A friend was telling me recently about a similar observation Napoleon Hill made about those who write down and read or recite their goals regularly.  The goals, after being absorbed and repeated over and again, seep into the subconscious.  That’s when the real stuff happens.  The subconscious takes over, works on the goals, heightens your awareness to ideas and opportunities that move you towards them, and sends out a kind of invisible signal to the world that attracts people and things that assist you in the achievement of the goals.

This need not be interpreted as a mystical phenomenon.  How many times, after learning a new word, do you begin to notice that word everywhere?  How many times, after naming a child something unique, do you begin to hear that name regularly?  Once your subconscious has material to work with, it alters your perception and enables you to tune in to the things that best resonate with whatever is bouncing around in there.

This means that, whether or not you’re deliberately putting it to work, your subconscious mind is working.  What is it doing?  What problems is it solving?  What opportunities is it making you attuned to?  In what ways could you put it to work for you more effectively?

Do Whichever One Works for You

Follow your passion, or follow your effort?  Only go after what you love – your calling – or just knuckle down and get good at something?  I sometimes get asked which side of this debate I fall on.  I think that’s the wrong question.

It doesn’t matter which side I fall on, or anyone else.  It only matters what works for you.  Both approaches are true.  Who could disagree with trying to do something you love more than all your other options?  Who could disagree that working hard and mastering something is more likely to bring you the things you want in life than half-assing it?

These approaches are both valid.  They are both good advice.

Take the follow your passion advice.  The difficulty is that it’s really, really hard work to find what you love.  It’s harder work to be honest about what you find.  Harder still to do what it takes to achieve it.

Then take the follow your effort advice.  How to choose where to put the effort?  How to know when the struggle will yield long-term benefit and when it’s just useless suffering?

Both approaches still leave a lot of work to you.  That’s why it doesn’t matter which you pick.  When you hear someone giving one of these pieces of advice and you get excited and feel freed, that’s the one for you.  If you hear it and think it’s a load of BS, that’s not the one for you.  Go with the approach that resonates.

Success as a Discipline

I like to view success as a skill not unlike any other.  I think it can be learned.  If you apply discipline and form good habits you will get better at success.

Perhaps there are elements of heredity or good fortune that might bring a person success or the appearance of it.  But those are less common and tend to be fleeting.  In fact, if you have not learned success as a discipline, even good fortune could end up making you worse off in the long run.

• **Exercise directions**: Extend the essay on goals, passion, and success above with a few more paragraphs, picking up right after its final sentence.

• **Information provided**:
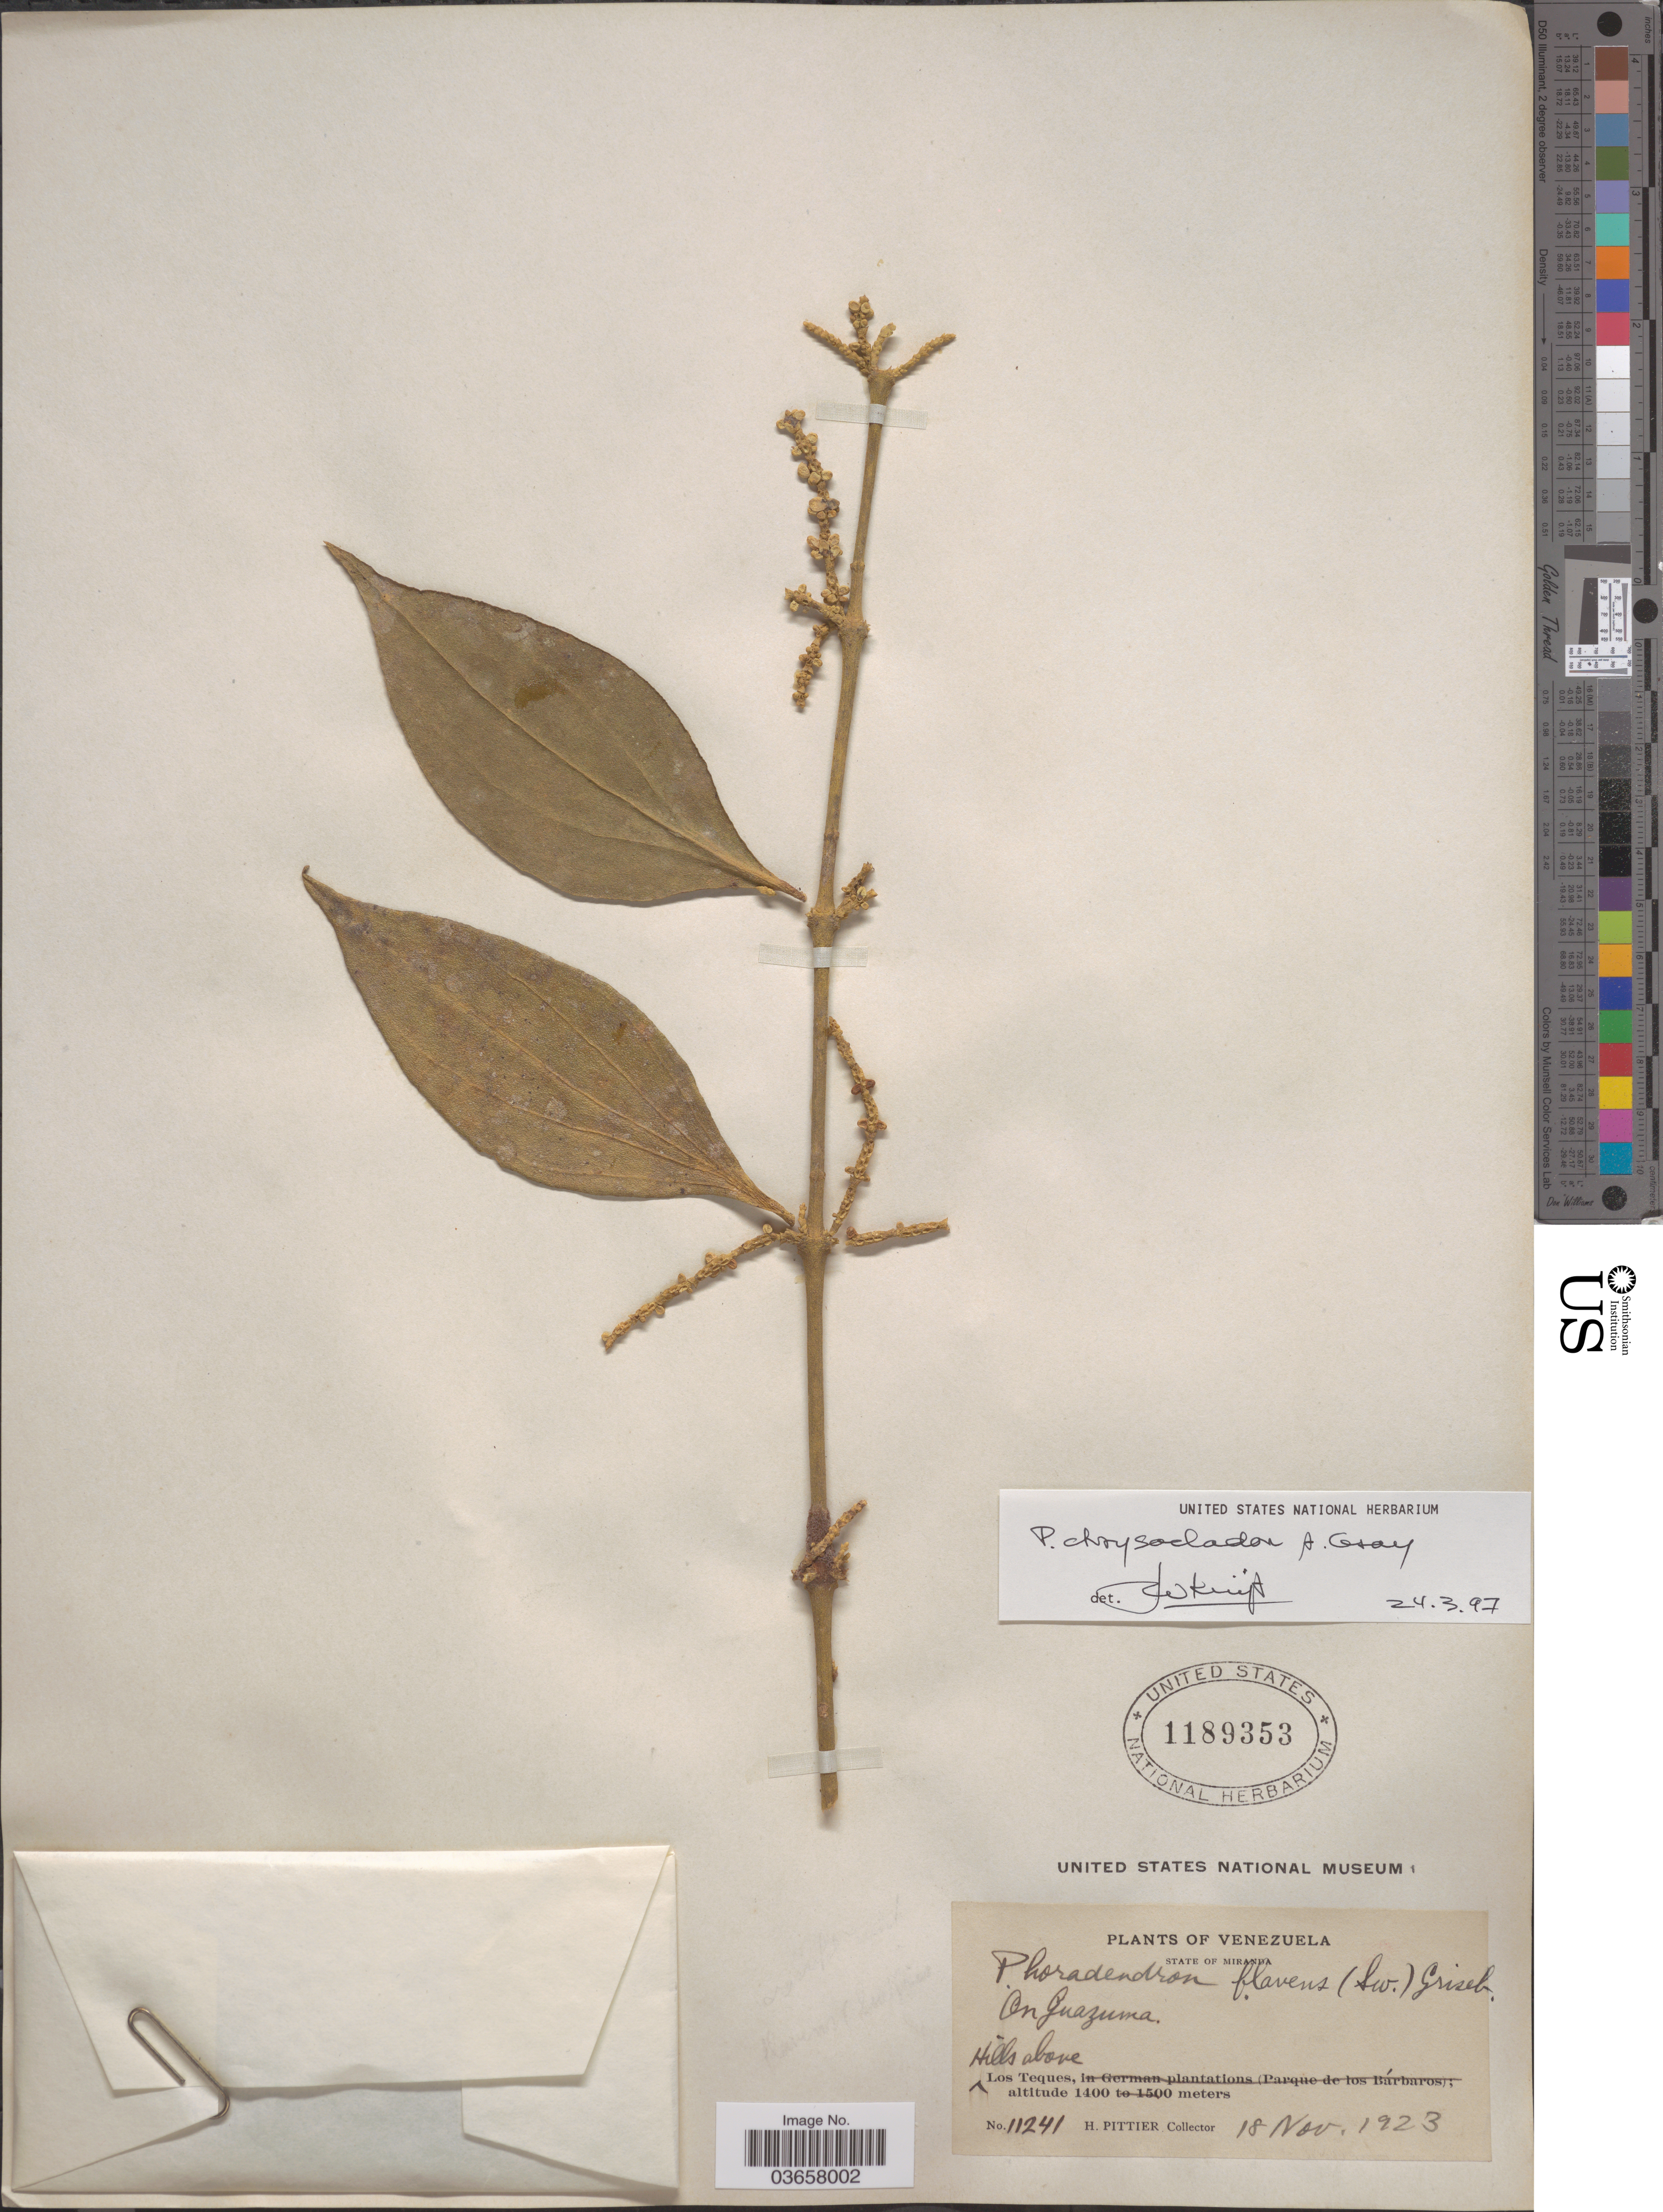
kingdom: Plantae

• **In response**:
Success is the ability to imagine a desired end and achieve it.  Both components – the imagining and the achieving – are important.  The thing that connects them and ties ideas to outcomes is a willingness to pay the price.  Many people imagine lovely things and get upset or confused when they don’t get them.  But few are realistic about whether or not they actually are willing to do what it takes.

How can you learn the discipline of success?  You learn by doing.  First imagine something you want.  Then think through what it will take to achieve it.  Decide if you’re willing to pay the price and if so, fully commit.  Now begin taking the steps and don’t stop until you achieve it.  That’s it.  Each time you accomplish what you set out to you begin to form a habit and become accustomed to the process of success.  For this reason, as with any other skill, start small.  Think of modest goals and ends that aren’t too far off.  Practice achieving them and you not only get whatever the end was, but you learn how to succeed.  Do it over and over.  Once you’ve mastered success as a discipline, you can apply it to more grand and ambitious ends.

I don’t mean to imply that you can succeed every time you try anything.  Skills don’t work that way.  You can’t master piano playing such that you’ll never make a mistake and you can play anything perfectly the first time.  But we all recognize piano playing as a skill that can be cultivated through discipline and the formation of habits.  Success is the same.  You can teach yourself how to imagine a goal, commit to paying the price, and reach it.

Should You Study the Greats, or Just Improvise?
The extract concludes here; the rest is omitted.